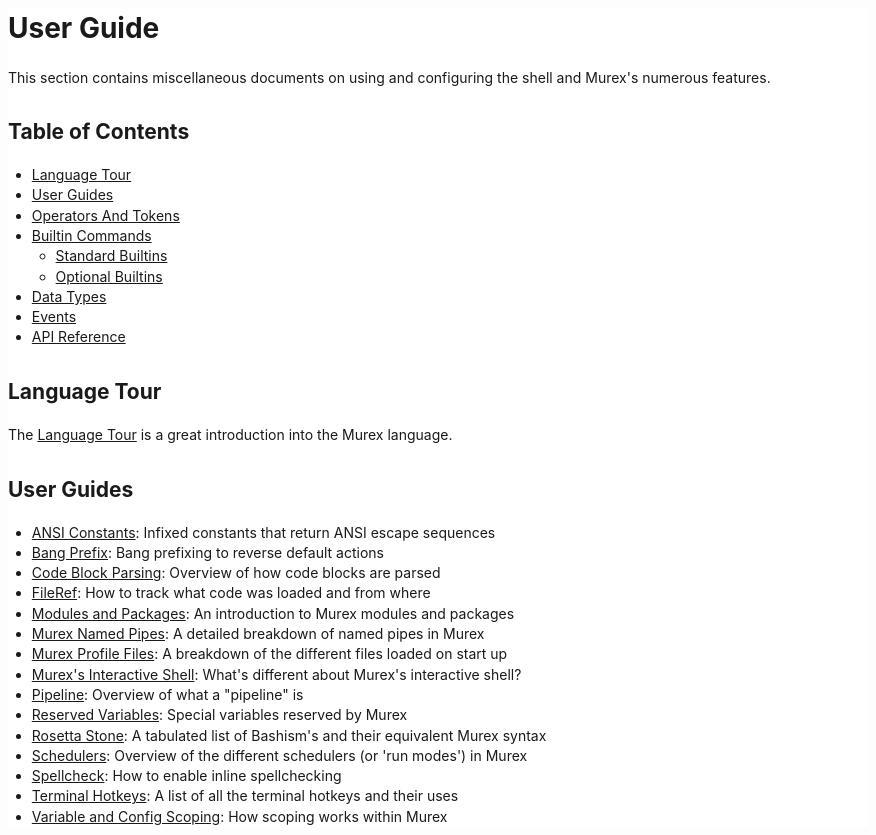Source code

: <h1>User Guide</h1>

This section contains miscellaneous documents on using and configuring the
shell and Murex's numerous features.

<h2>Table of Contents</h2>

<div id="toc">

- [Language Tour](#language-tour)
- [User Guides](#user-guides)
- [Operators And Tokens](#operators-and-tokens)
- [Builtin Commands](#builtin-commands)
  - [Standard Builtins](#standard-builtins)
  - [Optional Builtins](#optional-builtins)
- [Data Types](#data-types)
- [Events](#events)
- [API Reference](#api-reference)

</div>

## Language Tour

The [Language Tour](tour.md) is a great introduction into the Murex language.

## User Guides

- [ANSI Constants](user-guide/ansi.md):
  Infixed constants that return ANSI escape sequences
- [Bang Prefix](user-guide/bang-prefix.md):
  Bang prefixing to reverse default actions
- [Code Block Parsing](user-guide/code-block.md):
  Overview of how code blocks are parsed
- [FileRef](user-guide/fileref.md):
  How to track what code was loaded and from where
- [Modules and Packages](user-guide/modules.md):
  An introduction to Murex modules and packages
- [Murex Named Pipes](user-guide/namedpipes.md):
  A detailed breakdown of named pipes in Murex
- [Murex Profile Files](user-guide/profile.md):
  A breakdown of the different files loaded on start up
- [Murex's Interactive Shell](user-guide/interactive-shell.md):
  What's different about Murex's interactive shell?
- [Pipeline](user-guide/pipeline.md):
  Overview of what a "pipeline" is
- [Reserved Variables](user-guide/reserved-vars.md):
  Special variables reserved by Murex
- [Rosetta Stone](user-guide/rosetta-stone.md):
  A tabulated list of Bashism's and their equivalent Murex syntax
- [Schedulers](user-guide/schedulers.md):
  Overview of the different schedulers (or 'run modes') in Murex
- [Spellcheck](user-guide/spellcheck.md):
  How to enable inline spellchecking
- [Terminal Hotkeys](user-guide/terminal-keys.md):
  A list of all the terminal hotkeys and their uses
- [Variable and Config Scoping](user-guide/scoping.md):
  How scoping works within Murex
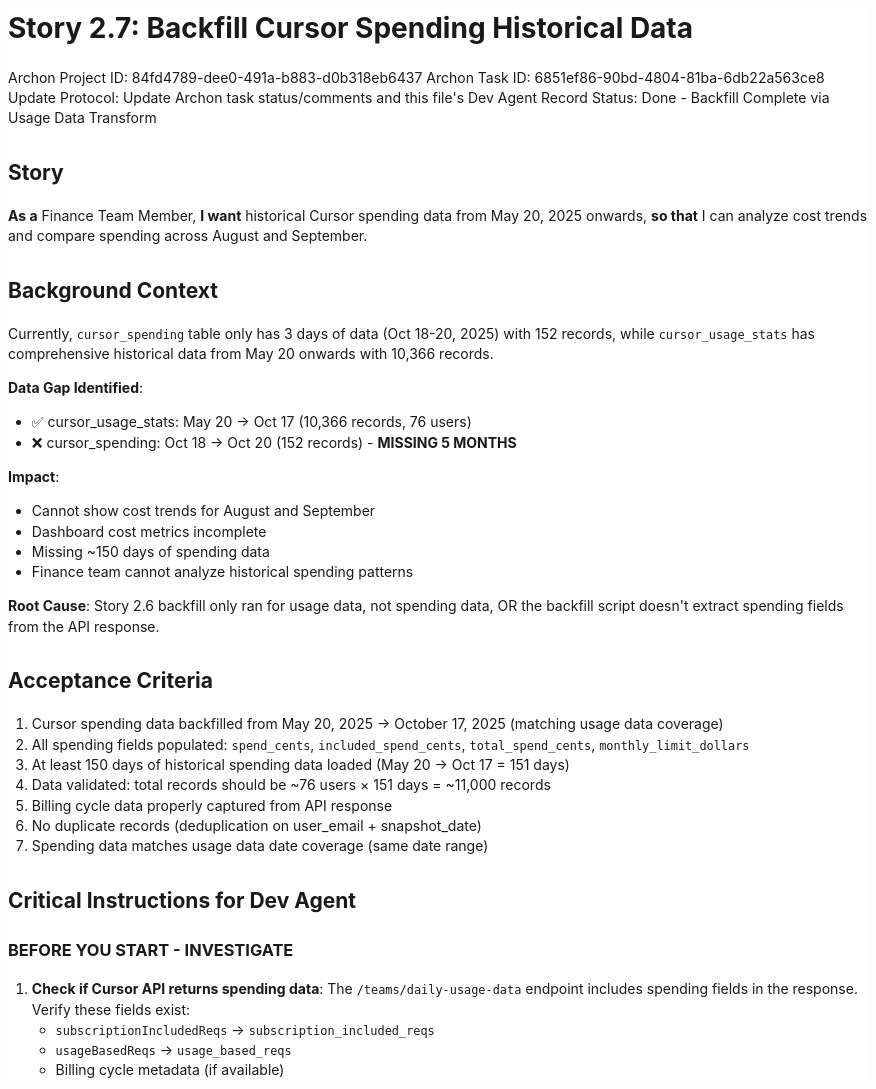 # Story 2.7: Backfill Cursor Spending Historical Data

Archon Project ID: 84fd4789-dee0-491a-b883-d0b318eb6437
Archon Task ID: 6851ef86-90bd-4804-81ba-6db22a563ce8
Update Protocol: Update Archon task status/comments and this file's Dev Agent Record
Status: Done - Backfill Complete via Usage Data Transform

## Story
**As a** Finance Team Member,
**I want** historical Cursor spending data from May 20, 2025 onwards,
**so that** I can analyze cost trends and compare spending across August and September.

## Background Context

Currently, `cursor_spending` table only has 3 days of data (Oct 18-20, 2025) with 152 records, while `cursor_usage_stats` has comprehensive historical data from May 20 onwards with 10,366 records.

**Data Gap Identified**:
- ✅ cursor_usage_stats: May 20 → Oct 17 (10,366 records, 76 users)
- ❌ cursor_spending: Oct 18 → Oct 20 (152 records) - **MISSING 5 MONTHS**

**Impact**:
- Cannot show cost trends for August and September
- Dashboard cost metrics incomplete
- Missing ~150 days of spending data
- Finance team cannot analyze historical spending patterns

**Root Cause**: Story 2.6 backfill only ran for usage data, not spending data, OR the backfill script doesn't extract spending fields from the API response.

## Acceptance Criteria

1. Cursor spending data backfilled from May 20, 2025 → October 17, 2025 (matching usage data coverage)
2. All spending fields populated: `spend_cents`, `included_spend_cents`, `total_spend_cents`, `monthly_limit_dollars`
3. At least 150 days of historical spending data loaded (May 20 → Oct 17 = 151 days)
4. Data validated: total records should be ~76 users × 151 days = ~11,000 records
5. Billing cycle data properly captured from API response
6. No duplicate records (deduplication on user_email + snapshot_date)
7. Spending data matches usage data date coverage (same date range)

## Critical Instructions for Dev Agent

### **BEFORE YOU START - INVESTIGATE**

1. **Check if Cursor API returns spending data**:
   The `/teams/daily-usage-data` endpoint includes spending fields in the response. Verify these fields exist:
   - `subscriptionIncludedReqs` → `subscription_included_reqs`
   - `usageBasedReqs` → `usage_based_reqs`
   - Billing cycle metadata (if available)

● **Activity**: Reproduce the data with "Overview" changed to "Summary" wherever it occurs, keeping everything else the same and omitting the pictures.

● **Written response**:
Source code

: <h1>User Guide</h1>

This section contains miscellaneous documents on using and configuring the
shell and Murex's numerous features.

<h2>Table of Contents</h2>

<div id="toc">

- [Language Tour](#language-tour)
- [User Guides](#user-guides)
- [Operators And Tokens](#operators-and-tokens)
- [Builtin Commands](#builtin-commands)
  - [Standard Builtins](#standard-builtins)
  - [Optional Builtins](#optional-builtins)
- [Data Types](#data-types)
- [Events](#events)
- [API Reference](#api-reference)

</div>

## Language Tour

The [Language Tour](tour.md) is a great introduction into the Murex language.

## User Guides

- [ANSI Constants](user-guide/ansi.md):
  Infixed constants that return ANSI escape sequences
- [Bang Prefix](user-guide/bang-prefix.md):
  Bang prefixing to reverse default actions
- [Code Block Parsing](user-guide/code-block.md):
  Summary of how code blocks are parsed
- [FileRef](user-guide/fileref.md):
  How to track what code was loaded and from where
- [Modules and Packages](user-guide/modules.md):
  An introduction to Murex modules and packages
- [Murex Named Pipes](user-guide/namedpipes.md):
  A detailed breakdown of named pipes in Murex
- [Murex Profile Files](user-guide/profile.md):
  A breakdown of the different files loaded on start up
- [Murex's Interactive Shell](user-guide/interactive-shell.md):
  What's different about Murex's interactive shell?
- [Pipeline](user-guide/pipeline.md):
  Summary of what a "pipeline" is
- [Reserved Variables](user-guide/reserved-vars.md):
  Special variables reserved by Murex
- [Rosetta Stone](user-guide/rosetta-stone.md):
  A tabulated list of Bashism's and their equivalent Murex syntax
- [Schedulers](user-guide/schedulers.md):
  Summary of the different schedulers (or 'run modes') in Murex
- [Spellcheck](user-guide/spellcheck.md):
  How to enable inline spellchecking
- [Terminal Hotkeys](user-guide/terminal-keys.md):
  A list of all the terminal hotkeys and their uses
- [Variable and Config Scoping](user-guide/scoping.md):
  How scoping works within Murex
 # Story 2.7: Backfill Cursor Spending Historical Data

Archon Project ID: 84fd4789-dee0-491a-b883-d0b318eb6437
Archon Task ID: 6851ef86-90bd-4804-81ba-6db22a563ce8
Update Protocol: Update Archon task status/comments and this file's Dev Agent Record
Status: Done - Backfill Complete via Usage Data Transform

## Story
**As a** Finance Team Member,
**I want** historical Cursor spending data from May 20, 2025 onwards,
**so that** I can analyze cost trends and compare spending across August and September.

## Background Context

Currently, `cursor_spending` table only has 3 days of data (Oct 18-20, 2025) with 152 records, while `cursor_usage_stats` has comprehensive historical data from May 20 onwards with 10,366 records.

**Data Gap Identified**:
- ✅ cursor_usage_stats: May 20 → Oct 17 (10,366 records, 76 users)
- ❌ cursor_spending: Oct 18 → Oct 20 (152 records) - **MISSING 5 MONTHS**

**Impact**:
- Cannot show cost trends for August and September
- Dashboard cost metrics incomplete
- Missing ~150 days of spending data
- Finance team cannot analyze historical spending patterns

**Root Cause**: Story 2.6 backfill only ran for usage data, not spending data, OR the backfill script doesn't extract spending fields from the API response.

## Acceptance Criteria

1. Cursor spending data backfilled from May 20, 2025 → October 17, 2025 (matching usage data coverage)
2. All spending fields populated: `spend_cents`, `included_spend_cents`, `total_spend_cents`, `monthly_limit_dollars`
3. At least 150 days of historical spending data loaded (May 20 → Oct 17 = 151 days)
4. Data validated: total records should be ~76 users × 151 days = ~11,000 records
5. Billing cycle data properly captured from API response
6. No duplicate records (deduplication on user_email + snapshot_date)
7. Spending data matches usage data date coverage (same date range)

## Critical Instructions for Dev Agent

### **BEFORE YOU START - INVESTIGATE**

1. **Check if Cursor API returns spending data**:
   The `/teams/daily-usage-data` endpoint includes spending fields in the response. Verify these fields exist:
   - `subscriptionIncludedReqs` → `subscription_included_reqs`
   - `usageBasedReqs` → `usage_based_reqs`
   - Billing cycle metadata (if available)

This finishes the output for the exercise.